Request.
Reproduce each line of the items below, character for character, from the first item through the last.

• • •

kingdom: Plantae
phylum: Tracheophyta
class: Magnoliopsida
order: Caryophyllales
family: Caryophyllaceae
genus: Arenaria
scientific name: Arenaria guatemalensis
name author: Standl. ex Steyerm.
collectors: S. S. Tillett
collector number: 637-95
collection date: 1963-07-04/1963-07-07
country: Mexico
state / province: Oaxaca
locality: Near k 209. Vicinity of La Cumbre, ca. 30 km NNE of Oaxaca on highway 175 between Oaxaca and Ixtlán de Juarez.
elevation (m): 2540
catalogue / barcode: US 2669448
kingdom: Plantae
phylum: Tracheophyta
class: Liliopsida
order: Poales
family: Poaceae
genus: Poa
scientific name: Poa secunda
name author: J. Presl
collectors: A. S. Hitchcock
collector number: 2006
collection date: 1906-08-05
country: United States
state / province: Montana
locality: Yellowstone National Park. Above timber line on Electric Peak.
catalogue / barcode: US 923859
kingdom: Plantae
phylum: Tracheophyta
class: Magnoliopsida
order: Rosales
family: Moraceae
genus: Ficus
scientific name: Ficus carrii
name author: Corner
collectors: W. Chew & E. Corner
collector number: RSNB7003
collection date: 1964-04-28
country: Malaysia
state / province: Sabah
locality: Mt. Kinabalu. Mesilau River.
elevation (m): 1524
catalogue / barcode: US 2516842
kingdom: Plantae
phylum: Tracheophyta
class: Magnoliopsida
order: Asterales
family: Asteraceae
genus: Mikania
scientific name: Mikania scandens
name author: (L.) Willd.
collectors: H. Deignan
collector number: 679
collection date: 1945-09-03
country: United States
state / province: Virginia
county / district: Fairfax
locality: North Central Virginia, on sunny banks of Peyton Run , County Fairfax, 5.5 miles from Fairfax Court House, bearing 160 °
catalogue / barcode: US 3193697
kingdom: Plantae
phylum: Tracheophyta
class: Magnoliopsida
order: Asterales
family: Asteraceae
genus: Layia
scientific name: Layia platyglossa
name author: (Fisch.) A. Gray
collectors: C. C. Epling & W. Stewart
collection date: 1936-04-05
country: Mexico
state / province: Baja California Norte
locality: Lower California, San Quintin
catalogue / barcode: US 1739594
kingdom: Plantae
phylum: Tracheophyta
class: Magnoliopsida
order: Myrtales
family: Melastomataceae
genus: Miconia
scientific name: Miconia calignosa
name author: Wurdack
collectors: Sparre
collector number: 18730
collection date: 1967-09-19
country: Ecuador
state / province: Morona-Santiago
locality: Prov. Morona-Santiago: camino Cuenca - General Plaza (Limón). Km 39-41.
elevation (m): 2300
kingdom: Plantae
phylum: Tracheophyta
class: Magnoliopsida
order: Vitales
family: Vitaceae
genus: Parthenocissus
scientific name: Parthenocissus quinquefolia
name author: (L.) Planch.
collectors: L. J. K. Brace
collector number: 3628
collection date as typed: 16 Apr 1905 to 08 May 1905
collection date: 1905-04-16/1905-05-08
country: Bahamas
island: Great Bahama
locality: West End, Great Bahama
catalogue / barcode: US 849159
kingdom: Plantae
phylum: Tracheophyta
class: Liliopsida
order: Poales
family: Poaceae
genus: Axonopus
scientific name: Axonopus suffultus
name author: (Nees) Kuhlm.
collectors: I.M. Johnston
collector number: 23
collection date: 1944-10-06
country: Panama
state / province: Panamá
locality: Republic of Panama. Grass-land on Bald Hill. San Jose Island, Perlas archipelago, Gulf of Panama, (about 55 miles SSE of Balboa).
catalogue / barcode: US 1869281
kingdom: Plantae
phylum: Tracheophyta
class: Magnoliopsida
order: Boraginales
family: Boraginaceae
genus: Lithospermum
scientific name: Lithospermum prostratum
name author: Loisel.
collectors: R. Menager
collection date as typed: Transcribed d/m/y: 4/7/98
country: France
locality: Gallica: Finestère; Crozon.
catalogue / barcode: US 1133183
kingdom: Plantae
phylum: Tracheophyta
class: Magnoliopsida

• • •

Complete output.
kingdom: Plantae
phylum: Tracheophyta
class: Magnoliopsida
order: Caryophyllales
family: Caryophyllaceae
genus: Arenaria
scientific name: Arenaria guatemalensis
name author: Standl. ex Steyerm.
collectors: S. S. Tillett
collector number: 637-95
collection date: 1963-07-04/1963-07-07
country: Mexico
state / province: Oaxaca
locality: Near k 209. Vicinity of La Cumbre, ca. 30 km NNE of Oaxaca on highway 175 between Oaxaca and Ixtlán de Juarez.
elevation (m): 2540
catalogue / barcode: US 2669448
kingdom: Plantae
phylum: Tracheophyta
class: Liliopsida
order: Poales
family: Poaceae
genus: Poa
scientific name: Poa secunda
name author: J. Presl
collectors: A. S. Hitchcock
collector number: 2006
collection date: 1906-08-05
country: United States
state / province: Montana
locality: Yellowstone National Park. Above timber line on Electric Peak.
catalogue / barcode: US 923859
kingdom: Plantae
phylum: Tracheophyta
class: Magnoliopsida
order: Rosales
family: Moraceae
genus: Ficus
scientific name: Ficus carrii
name author: Corner
collectors: W. Chew & E. Corner
collector number: RSNB7003
collection date: 1964-04-28
country: Malaysia
state / province: Sabah
locality: Mt. Kinabalu. Mesilau River.
elevation (m): 1524
catalogue / barcode: US 2516842
kingdom: Plantae
phylum: Tracheophyta
class: Magnoliopsida
order: Asterales
family: Asteraceae
genus: Mikania
scientific name: Mikania scandens
name author: (L.) Willd.
collectors: H. Deignan
collector number: 679
collection date: 1945-09-03
country: United States
state / province: Virginia
county / district: Fairfax
locality: North Central Virginia, on sunny banks of Peyton Run , County Fairfax, 5.5 miles from Fairfax Court House, bearing 160 °
catalogue / barcode: US 3193697
kingdom: Plantae
phylum: Tracheophyta
class: Magnoliopsida
order: Asterales
family: Asteraceae
genus: Layia
scientific name: Layia platyglossa
name author: (Fisch.) A. Gray
collectors: C. C. Epling & W. Stewart
collection date: 1936-04-05
country: Mexico
state / province: Baja California Norte
locality: Lower California, San Quintin
catalogue / barcode: US 1739594
kingdom: Plantae
phylum: Tracheophyta
class: Magnoliopsida
order: Myrtales
family: Melastomataceae
genus: Miconia
scientific name: Miconia calignosa
name author: Wurdack
collectors: Sparre
collector number: 18730
collection date: 1967-09-19
country: Ecuador
state / province: Morona-Santiago
locality: Prov. Morona-Santiago: camino Cuenca - General Plaza (Limón). Km 39-41.
elevation (m): 2300
kingdom: Plantae
phylum: Tracheophyta
class: Magnoliopsida
order: Vitales
family: Vitaceae
genus: Parthenocissus
scientific name: Parthenocissus quinquefolia
name author: (L.) Planch.
collectors: L. J. K. Brace
collector number: 3628
collection date as typed: 16 Apr 1905 to 08 May 1905
collection date: 1905-04-16/1905-05-08
country: Bahamas
island: Great Bahama
locality: West End, Great Bahama
catalogue / barcode: US 849159
kingdom: Plantae
phylum: Tracheophyta
class: Liliopsida
order: Poales
family: Poaceae
genus: Axonopus
scientific name: Axonopus suffultus
name author: (Nees) Kuhlm.
collectors: I.M. Johnston
collector number: 23
collection date: 1944-10-06
country: Panama
state / province: Panamá
locality: Republic of Panama. Grass-land on Bald Hill. San Jose Island, Perlas archipelago, Gulf of Panama, (about 55 miles SSE of Balboa).
catalogue / barcode: US 1869281
kingdom: Plantae
phylum: Tracheophyta
class: Magnoliopsida
order: Boraginales
family: Boraginaceae
genus: Lithospermum
scientific name: Lithospermum prostratum
name author: Loisel.
collectors: R. Menager
collection date as typed: Transcribed d/m/y: 4/7/98
country: France
locality: Gallica: Finestère; Crozon.
catalogue / barcode: US 1133183
kingdom: Plantae
phylum: Tracheophyta
class: Magnoliopsida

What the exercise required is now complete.